Der Medienkritiker Stefan Niggemeier berichtete vor drei Tagen in seinem Blog darüber, dass „Bild” sich in letzter Zeit bei Wahlen und Bürgerentscheiden regelmäßig auf die Verliererseite gestellt habe. Niggemeier prangert dabei an, dass mit freundlicher Berichterstattung belohnt werde, wer exklusiv mit „Bild” zusammenarbeite. Und er „freut” sich darüber, dass „Bild” damit im Fall Althaus gescheitert sei.
Es mag sein, dass die Macht von „Bild” schwindet. Überrascht hat mich dann aber doch folgende These:
Wer aber eine Zeitung nach den Interessen solcher Seilschaften ausrichtet, darf sich nicht wundern, wenn sich das Publikum abwendet. Seit Kai Diekmann Chefredakteur ist, hat die „Bild”-Zeitung weit über eine Million oder ein Viertel ihrer Käufer verloren. Sicher nicht nur aus den beschriebenen Gründen, aber womöglich auch.
Tatsächlich sinkt die Auflage der „Bild”-Zeitung seit langem. Ich habe einmal Daten von IVW zusammengestellt, aufbereitet und grafisch dargestellt. Ich habe mir exemplarisch vier Publikationen herausgesucht, um mir anzuschauen, wie „Bild” im Verhältnis zu Mitbewerbern abschneidet. Dabei habe ich stets den größten Topf ausgewählt, also alle Rubriken, alle Samstagsausgaben usw. Unter den Publikationen, die ich ausgewählt habe, sind zwei Tageszeitungen, nämlich „Der Tagesspiegel” und die „Süddeutsche Zeitung”. Den „SPIEGEL” habe ich mit hinzugenommen, weil ich den Online-Auftritt für besonders relevant halte, aber dazu später. Aus den Diagrammen, die die Verbreitung jeweils im zweiten Quartal einmal absolut und einmal relativ mit den Zahlen von 2004 als Grundlage darstellen, wird deutlich, dass die Verbreitung von „Bild” stärker fällt als die aller anderen Publikationen, wenn auch auf hohem Niveau.

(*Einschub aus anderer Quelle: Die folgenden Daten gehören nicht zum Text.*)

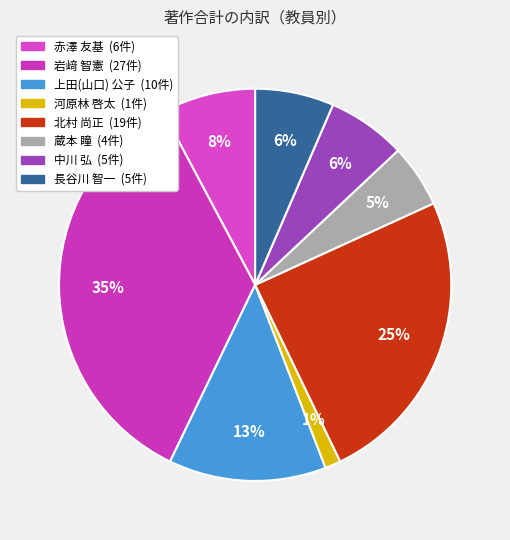

Combined, do 河原林 啓太 and 蔵本 瞳 account for over 50%?

No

Ganz anders sieht die Sache aber aus, wenn man sich einmal die Zugriffszahlen der Onlinepräsenzen anschaut. Ich muss anmerken, dass die Zahlen des Tagesspiegels von 2004-2006 auf „meinberlin (Der Tagesspiegel, Zitty)” beruhen. Ich bin dem im Detail nicht nachgegangen, da „tagesspiegel.de” die am wenigsten interessanten Zahlen bietet. Dargestellt sind jeweils die Pageimpressions und Visits vom Juli des betroffenen Jahres. Auch hier habe ich die Zahlen absolut und relativ dargestellt.
Deutlich ist zu sehen, dass „bild.de” sich anschickt, von den Visits her zu „spiegel.de” aufzuschließen. Nur „sueddeutsche.de” erreicht ein vergleichbares Wachstum, aber auf deutlich niedrigerem Niveau. Beim Wachstum lässt „bild.de” „spiegel.de” weit hinter sich.

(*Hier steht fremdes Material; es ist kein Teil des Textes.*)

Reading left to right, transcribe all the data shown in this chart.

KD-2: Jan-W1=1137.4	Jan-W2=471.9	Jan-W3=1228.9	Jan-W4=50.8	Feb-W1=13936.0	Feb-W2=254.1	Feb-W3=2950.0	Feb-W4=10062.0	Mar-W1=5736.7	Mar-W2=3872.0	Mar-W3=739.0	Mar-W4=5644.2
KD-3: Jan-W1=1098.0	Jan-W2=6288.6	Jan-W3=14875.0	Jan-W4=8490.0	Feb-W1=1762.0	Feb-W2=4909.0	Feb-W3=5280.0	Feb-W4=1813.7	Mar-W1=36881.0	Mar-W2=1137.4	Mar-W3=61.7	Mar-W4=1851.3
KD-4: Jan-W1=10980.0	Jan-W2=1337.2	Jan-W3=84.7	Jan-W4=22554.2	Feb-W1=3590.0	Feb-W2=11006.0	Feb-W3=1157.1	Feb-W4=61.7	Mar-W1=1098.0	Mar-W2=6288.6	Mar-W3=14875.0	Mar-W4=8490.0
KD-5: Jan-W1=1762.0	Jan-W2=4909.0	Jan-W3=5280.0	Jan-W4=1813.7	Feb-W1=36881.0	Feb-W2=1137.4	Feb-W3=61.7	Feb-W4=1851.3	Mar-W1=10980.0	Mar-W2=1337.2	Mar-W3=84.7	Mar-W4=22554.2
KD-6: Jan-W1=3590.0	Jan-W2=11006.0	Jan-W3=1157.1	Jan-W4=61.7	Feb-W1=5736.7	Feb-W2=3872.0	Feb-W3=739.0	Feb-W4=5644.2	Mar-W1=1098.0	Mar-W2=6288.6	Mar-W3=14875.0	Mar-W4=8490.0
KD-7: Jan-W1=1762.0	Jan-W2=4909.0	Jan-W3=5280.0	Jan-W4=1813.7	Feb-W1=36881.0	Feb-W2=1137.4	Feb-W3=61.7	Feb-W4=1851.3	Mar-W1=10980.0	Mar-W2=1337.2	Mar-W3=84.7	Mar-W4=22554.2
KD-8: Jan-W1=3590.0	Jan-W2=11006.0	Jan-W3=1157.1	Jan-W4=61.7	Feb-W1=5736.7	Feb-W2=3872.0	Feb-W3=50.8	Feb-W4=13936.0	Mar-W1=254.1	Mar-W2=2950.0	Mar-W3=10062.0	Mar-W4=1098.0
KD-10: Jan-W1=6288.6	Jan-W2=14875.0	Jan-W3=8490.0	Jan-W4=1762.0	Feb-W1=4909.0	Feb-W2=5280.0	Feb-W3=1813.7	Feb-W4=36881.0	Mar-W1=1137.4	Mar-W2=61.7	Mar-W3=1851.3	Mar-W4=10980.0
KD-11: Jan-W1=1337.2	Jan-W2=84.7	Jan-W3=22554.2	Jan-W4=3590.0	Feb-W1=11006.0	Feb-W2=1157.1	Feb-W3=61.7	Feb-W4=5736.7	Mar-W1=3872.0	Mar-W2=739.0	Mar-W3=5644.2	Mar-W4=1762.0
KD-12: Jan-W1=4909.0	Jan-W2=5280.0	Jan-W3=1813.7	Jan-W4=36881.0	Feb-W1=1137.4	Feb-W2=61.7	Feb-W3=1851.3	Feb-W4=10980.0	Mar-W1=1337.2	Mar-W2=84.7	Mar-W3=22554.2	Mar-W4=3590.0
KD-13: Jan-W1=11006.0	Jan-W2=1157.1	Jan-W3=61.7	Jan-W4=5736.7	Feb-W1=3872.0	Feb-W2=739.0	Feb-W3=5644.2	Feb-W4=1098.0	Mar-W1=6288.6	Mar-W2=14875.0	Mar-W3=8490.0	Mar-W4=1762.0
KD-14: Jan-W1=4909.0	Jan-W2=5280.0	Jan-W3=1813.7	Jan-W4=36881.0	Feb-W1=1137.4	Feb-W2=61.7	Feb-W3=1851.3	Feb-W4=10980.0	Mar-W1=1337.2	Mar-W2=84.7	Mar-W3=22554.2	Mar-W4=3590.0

Schauen wir auf die Klicks.
Hier ist das Bild noch deutlicher. „bild.de” ist in absoluten Zahlen führend und hängt beim Wachstum alle anderen Sites deutlich ab.
Zwar ist die Zahl der Seitenzugriffe online nicht direkt mit der Zahl der verkauften Druckerzeugnissen vergleichbar. Allein auf Grundlage der verkauften Zeitungen zu behaupten, „Bild” verliere Leser, halte ich allerdings für gewagt. Das darüber hinaus auf die politischen Kampagnen zurückzuführen, entbehrt jeder Grundlage. Auf Niggemeiers „womöglich auch” kann man deshalb wohl nur antworten: „Wahrscheinlich nicht.” Das beschriebene Phänomen fallender Leserzahlen existiert nämlich vermutlich gar nicht.
Für eher plausibel halte ich die These, dass es „Bild” verhältnismäßig gut gelingt, im Onlinegeschäft Fuß zu fassen. Möglicherweise wird im Verlag auch das Onlinegeschäft auf Kosten des Print-Geschäfts gefördert. Niggemeier als Medienblogger sollte so eine unternehmerische Entscheidung nicht überraschen.
Nachtrag 21:42: Zum Vergleich online/print sei noch hinzugefügt, dass sich die Visit-Zahlen auf einen Monat beziehen. 105 Mio. Visits entsprechen also etwa 3,5 Mio. Besuchen am Tag. Jeder Besucher auf „bild.de” macht etwa 14 Klicks. Dem gegenüber stehen 3,24 Mio. Zeitungen am Tag. Zumindest ist zu sagen, dass der Onlinebereich bestimmt nicht irrelevant ist.